Now let us consider automated dispensing in hospitals. Large sums are being spent on this system. Moreover, there is much “hidden” expenditure on major building alterations, which are not counted against the project cost. The machines are extremely large, extremely expensive and extremely slow. This may seem a sweeping statement, out of line with the spin but it is based on examination of systems in use.

Of course, with time and more money their speed will improve and it might, one day, be possible for the machines to be fully proficient and accurate so that they do not need the present army of human attendants. It is also worth bearing in mind that there are reports of a major near miss in the US involving almost 5,000 wrong dispensings, all of which had to be retrieved from patients.

When these machines go wrong they do so on a grand scale. Yet work on these expensive monsters is being pressed ahead in a way that contrasts strongly with the lackadaisical progress in repeat dispensing.

Finally, there is the strong growth of supply direct to the patient from the manufacturer and the recent announcement that new internet pharmacies will be exempt from the control of entry regulations. Direct supply is more expensive, cumbersome and inconvenient than supply via wholesalers and retailers — as many dot-com companies found to their cost — and there seems no clear reason why new internet pharmacies should have special treatment.

So what is going on? One strong rumour is that the Treasury (not the Department of Health) has had a vision of a future medicines supply system that involves big, automated central dispensaries fed directly with e-prescriptions and posting medicines out to their customers. The major pharmacy multiple groups are also known to be carrying out market research into similar systems: much cheaper and far less messy than all those little community pharmacies.
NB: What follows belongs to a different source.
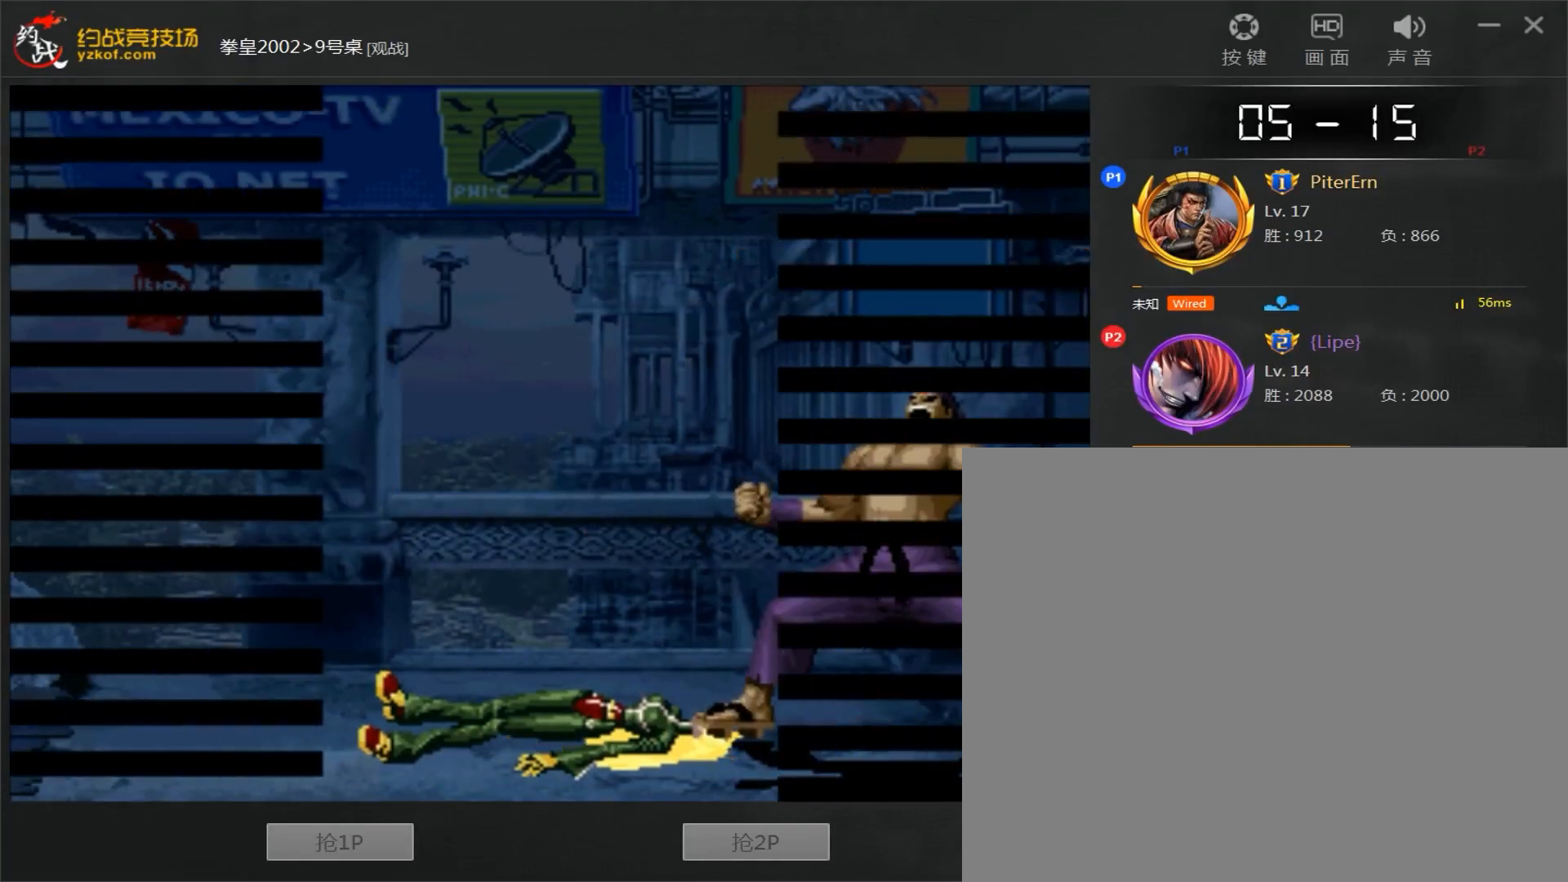
{"buttons": ["C"], "left_stick": "center", "events": [[33, "C", "up"], [33, "D", "up"], [100, "C", "down"], [100, "D", "down"], [150, "D", "up"], [167, "C", "up"], [283, "C", "down"], [333, "C", "up"], [483, "C", "down"]]}
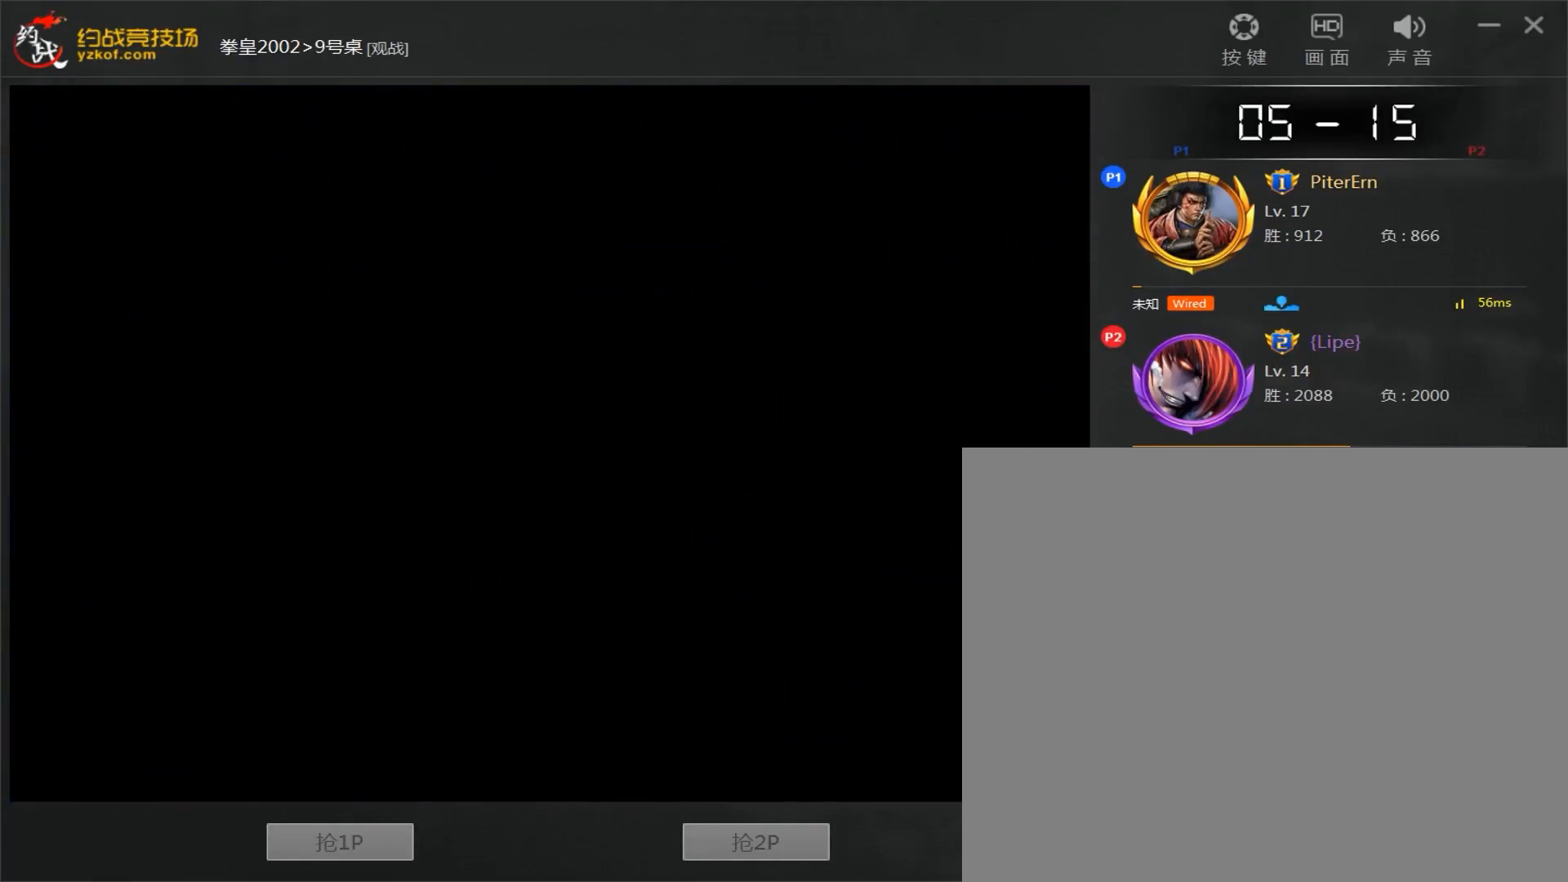
{"buttons": ["C", "D"], "left_stick": "center", "events": [[50, "C", "up"], [100, "C", "down"], [183, "D", "down"], [233, "D", "up"], [283, "D", "down"], [333, "D", "up"], [383, "D", "down"], [433, "D", "up"], [483, "D", "down"]]}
We may call this the “motor car parts counter approach” because it treats medicines as mere articles of commerce, perhaps slightly complicated articles but no more so than motor car parts. Of course, as side effects of this system of supply, patients no longer receive advice with their dispensed medicines and community pharmacy ceases to exist —there is no gain without pain.
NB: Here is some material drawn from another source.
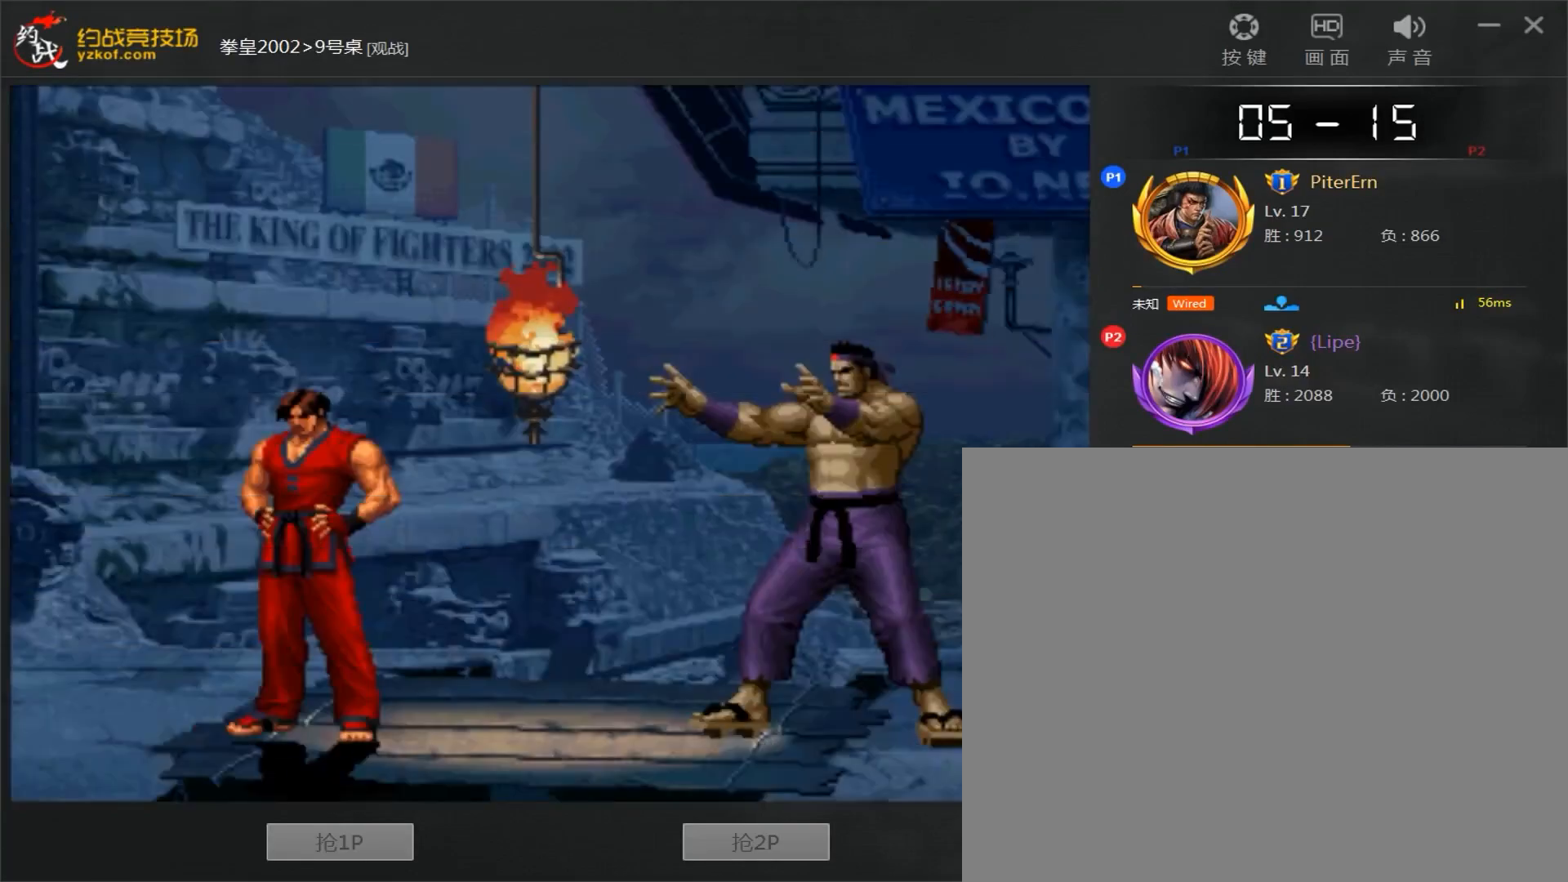
{"buttons": [], "left_stick": "center", "events": [[33, "D", "up"], [83, "D", "down"], [150, "C", "up"], [150, "D", "up"]]}
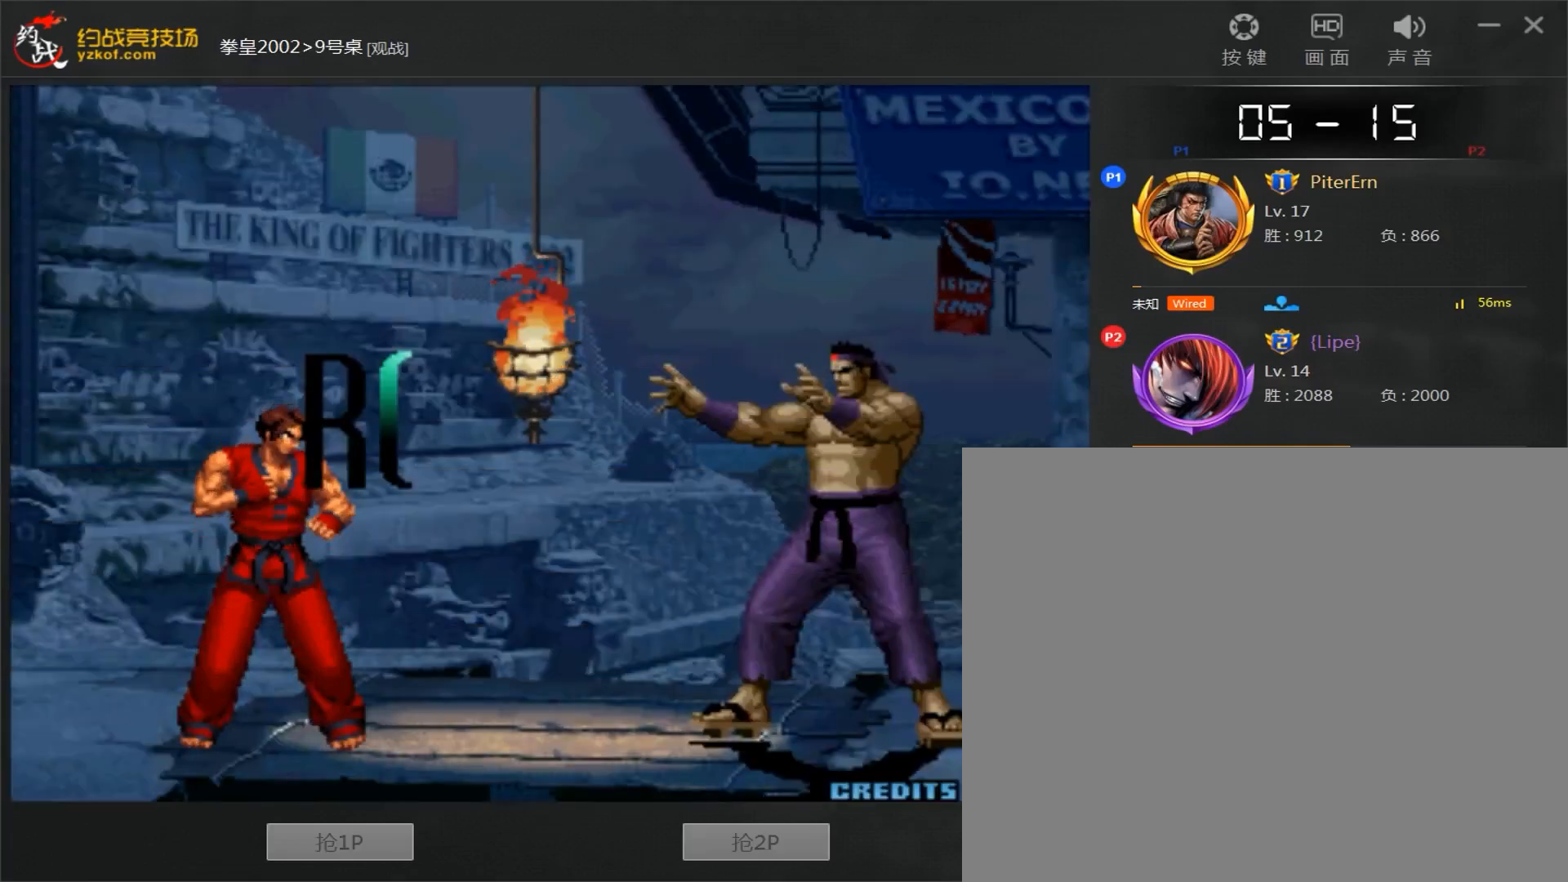
{"buttons": [], "left_stick": "center", "events": []}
The drawback to this approach is that it misses the essential point: that medicines are not items of commerce as the term is normally used. They are literally life and death affairs for millions of people. If the lambda sensor for my BMW does not arrive until Thursday it is an inconvenience, perhaps a severe inconvenience, but not life threatening. In contrast, if my Ikorel and enalapril arrive three days late, I will likely have an angina attack, go into heart failure and will be lucky to survive long enough to be admitted to hospital. There is a degree of exaggeration here, but not much.

All practising community pharmacists know these things in their bones but it may be that as a profession we should begin to assemble an evidence base for community pharmacy. What are the proven, peer reviewed, reasons for having community pharmacy? Does it, overall, diminish morbidity and mortality to an extent that is distinct from the actions of the medicines which it provides? Is the large amount of unrecorded medicines management that quietly takes place having a beneficial effect and, if so, how large an effect? In the last analysis, can we justify the expense of community pharmacy?

In short, we should, perhaps, begin to prepare to justify the continued existence of community pharmacy to an increasingly sceptical government. General medical practice faced a similar need in the 1970s and facing and dealing with that need, produced profound, and beneficial, changes in general practice. We may need to do the same.